現在、「こどもの日」と定めている五月五日も、以前は男の子の端午の節句として、江戸時代に五節句の中の一つに定められた。ところが、そのまた前は、この日は女性のための日だったのだ。

 

古代中国の晋の国の「拘朴子」という書物は、「子供たちは菖蒲(しょうぶ) 湯で体を洗い、新しく作った赤や青の着物をつけ、婦女子は菖蒲の根っ子でかんざしを作り、その先に寿や福の字を書いて頭に挿す。これが端午の装いである」と記している。古代朝鮮ではこの日を端午節と呼び、「国王がソウルの官吏たちに、竹の骨に紙を張り、鳥の絵を描き、五色の布とヨモギを絡ませて作った宮扇を下賜した」と当時の歳時記は書いている。

 

また、六世紀ごろの中国の書「荊楚歳時記」には、「五月五日は浴蘭節と言って、ヨモギで人形を作り、軒に掛けたり菖蒲酒を飲む」とある。 日本でもこの日に、菖蒲湯に入ったり、ヨモギを軒につるしたりする風習は関西地方や中国地方に多く残っている。 古代中国の蘭湯の風習をまねた菖蒲湯は、室町時代初期に始まったが、江戸時代には一 般庶民にまで広まった。
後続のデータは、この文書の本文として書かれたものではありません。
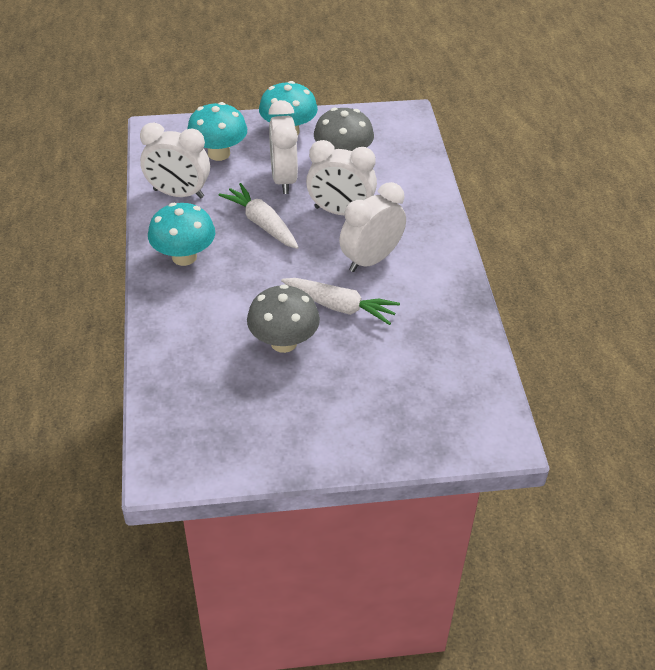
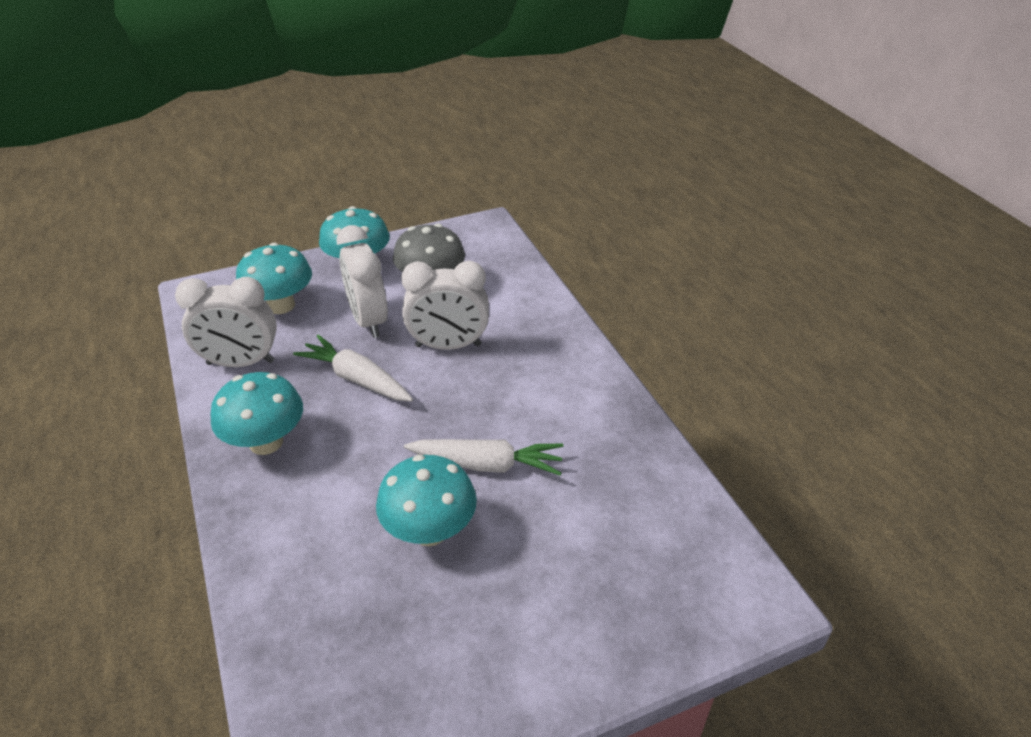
camera: 15 degrees left, 5 degrees down
grey mushroom [247,284,320,353] -> turquoise mushroom [376,455,477,546]
white clock [339,182,406,272] -> none

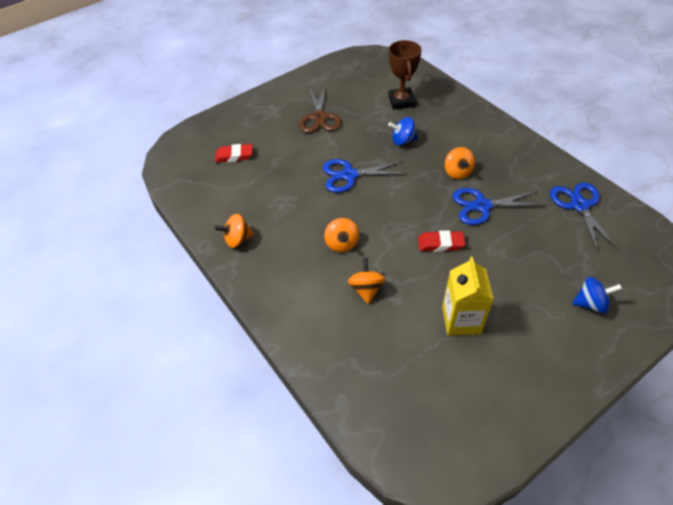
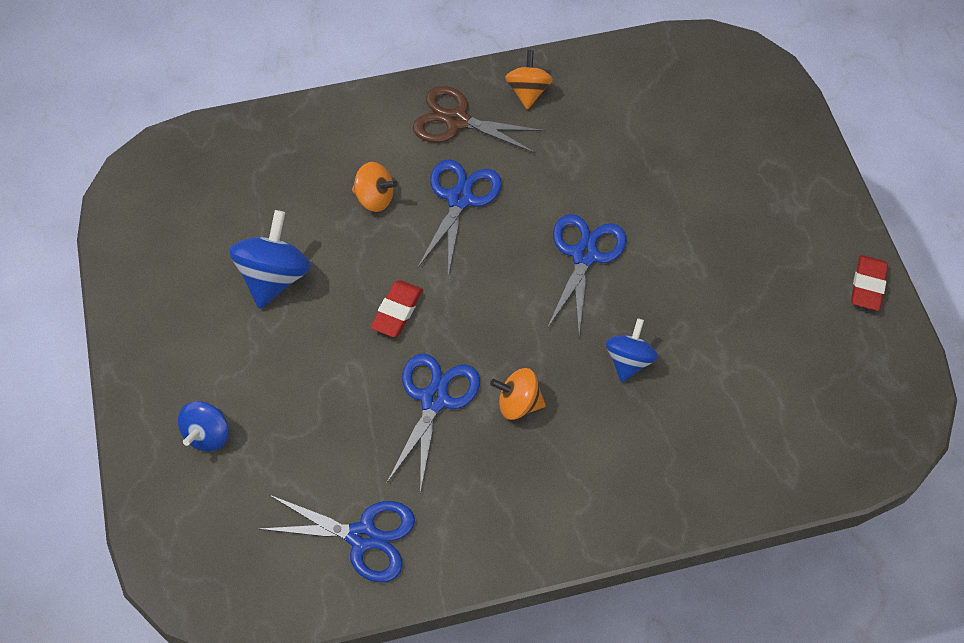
camera: 110 degrees right, 10 degrees up
red eraser [215,144,252,163] -> red eraser moved to [851,255,888,311]
brown scissors [299,86,341,133] -> brown scissors moved to [413,86,545,154]
orange spinning top [324,218,359,252] -> blue scissors [417,159,502,276]
brown trophy [389,40,422,110] -> none
yellow carton [442,257,494,336] -> blue spinning top [229,210,311,309]

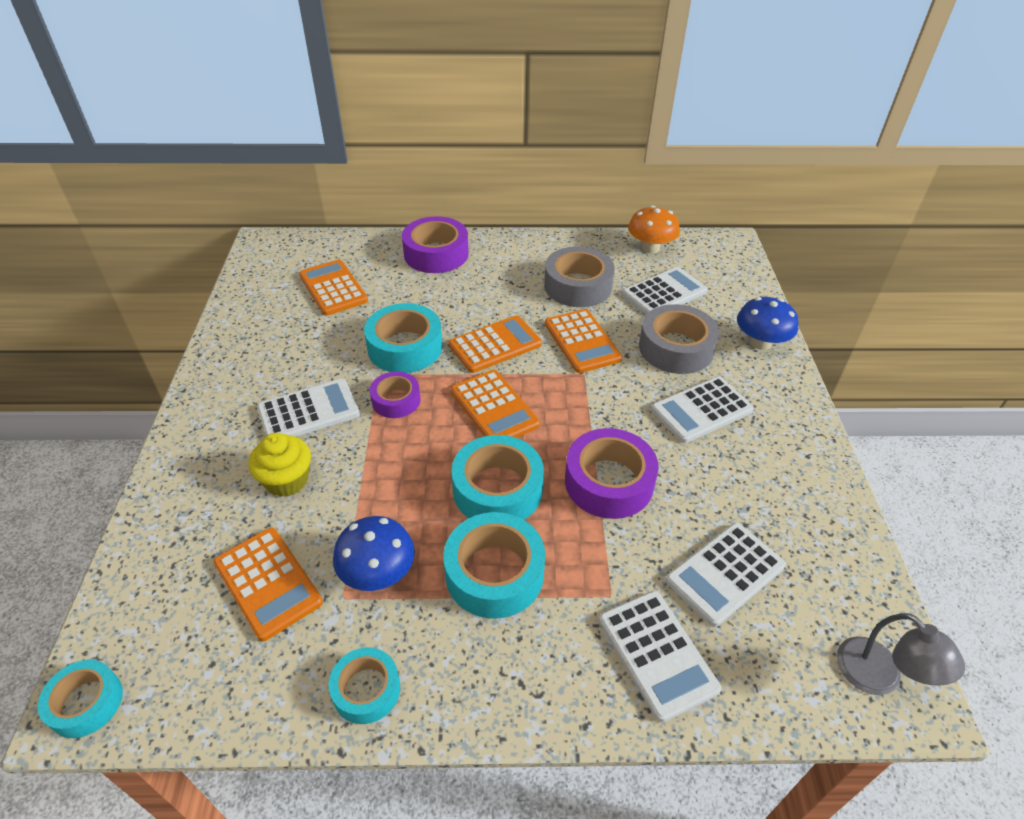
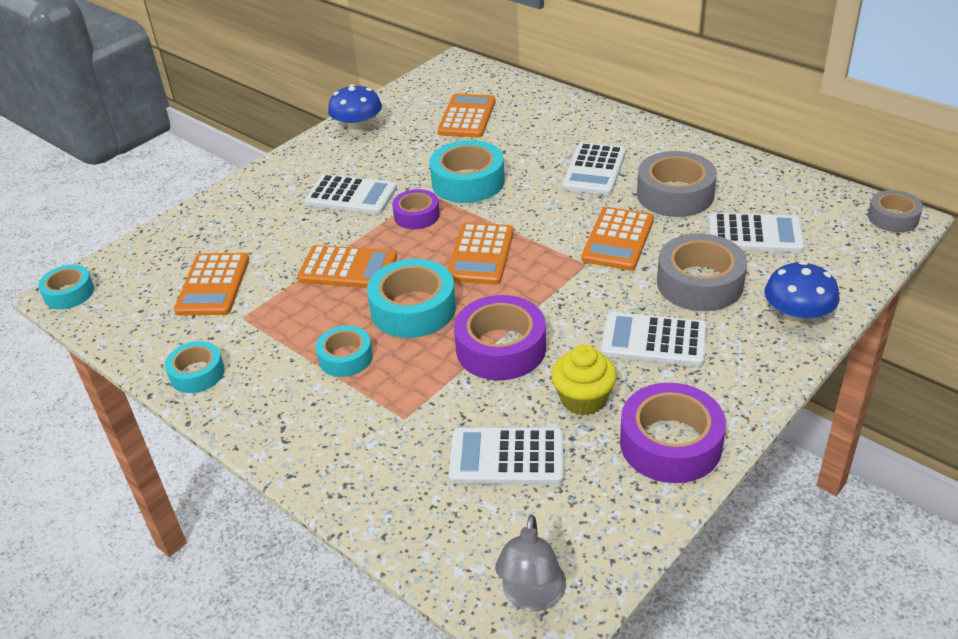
camera: 45 degrees right, 5 degrees down
yellow cupcake [249,433,311,497] -> yellow cupcake moved to [552,345,617,416]
blue mushroom [333,516,415,591] -> blue mushroom moved to [328,84,382,134]
purple tape [402,216,469,273] -> purple tape moved to [620,383,726,483]
turquoise tape [443,512,545,619] -> turquoise tape [316,326,373,377], size x0.60
orange calculator [448,315,542,373] -> orange calculator moved to [297,245,397,288]
white calculator [599,591,722,723] -> white calculator moved to [562,142,626,195]
orange mushroom [628,205,680,253] -> none
none -> grey tape [868,190,923,232]

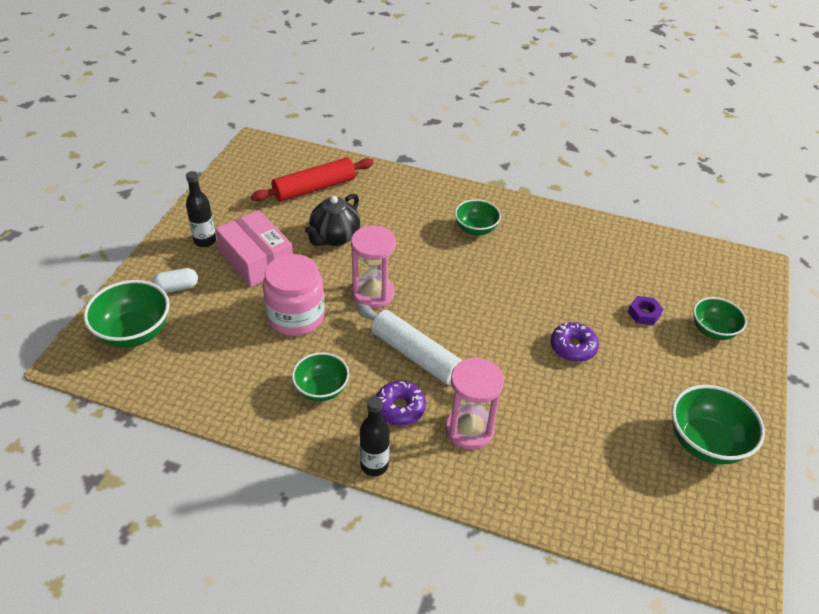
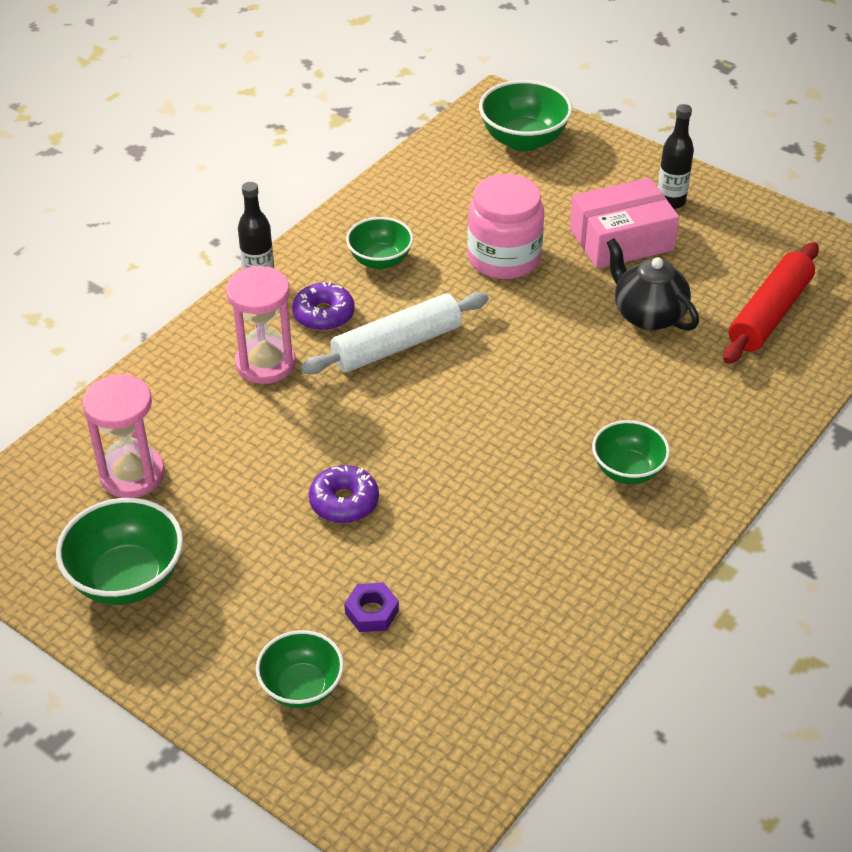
camera: 110 degrees right, 0 degrees up
white capsule [152,268,198,293] -> none
red rolling pin [251,157,374,202] -> red rolling pin turned 45 degrees clockwise [723,242,819,364]
pink hourglass [351,226,396,308] -> pink hourglass moved to [82,374,165,498]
大阪方面では、近世まで菖蒲やヨモギを束にして母屋や蔵の入り口のひさしに挿し、「女の屋根」と呼び、その下を「女の家」といった。近松門左衛門の「女殺油地獄」にも「五月五日の一夜さを女の家といふぞかし」とあり、この風習が近世の大阪に存在し ていたと分かる。

 

五日の女の日には、この女の家に集まった女性たちがにぎやかに飲食をして一夜を過ごしたのであろう。旧暦五月は田植え時でもあり、田植え前の物忌みと休息の日でもあったに違いない。地方によっては、この日は亭主のしりをたたいても許されるという不可思議な風習が残っている。 これならセクハラで告訴され る恐れもあるまい。

 

道教の影響を受け、古代中国や古代の朝鮮での疫病よけや長寿祈願などの行事が、飛鳥時代のころ日本に伝わり、 古来日本にあった習俗と混じり合って、徐々に端午の節句 の体裁が整っていった。

 

端午の節句が近付くと、五月晴れの大空に大きなこいのぼりや五色の吹き流しが泳ぐ風景が見られる。こいのぼりや吹き流しにも起源や言い伝えが残っている。

 

その一つは中国の楚の国の詩人、屈原の故事。ある年の五月五日、無実の罪に問われた屈原が、泪羅(べきら) 江に身を投じ、竜に食われて死んでしまったのをあわれみ、 紙のコイを作って祭ったことに始まるという。

 

また、中国黄河の上流にある竜門という難関を上り切ったコイは竜となって天に昇ることができるとの言い伝えもある。これにちなみ、子供の立身出世を願う親心がこいのぼりを飾らせたのだ。ちなみに 京都・嵐山の天竜寺境内にある滝を登竜門という。

 

本来は女の節句だったのが、日本独特の男の節句になったのは、武士が天下を取る近世以降のこと。菖蒲の読みが「尚武」に通じるところから、女の節句が男の節句に変わり、戦の時に立てる旗印がいつしか陰陽五行説の五色に染めた吹き流しに置き換わった。

 

五月五日に朝廷内で催されていた競(くら)べ馬の節会も、今ならきっとゴールデンウイークの一大イベントになることだろう。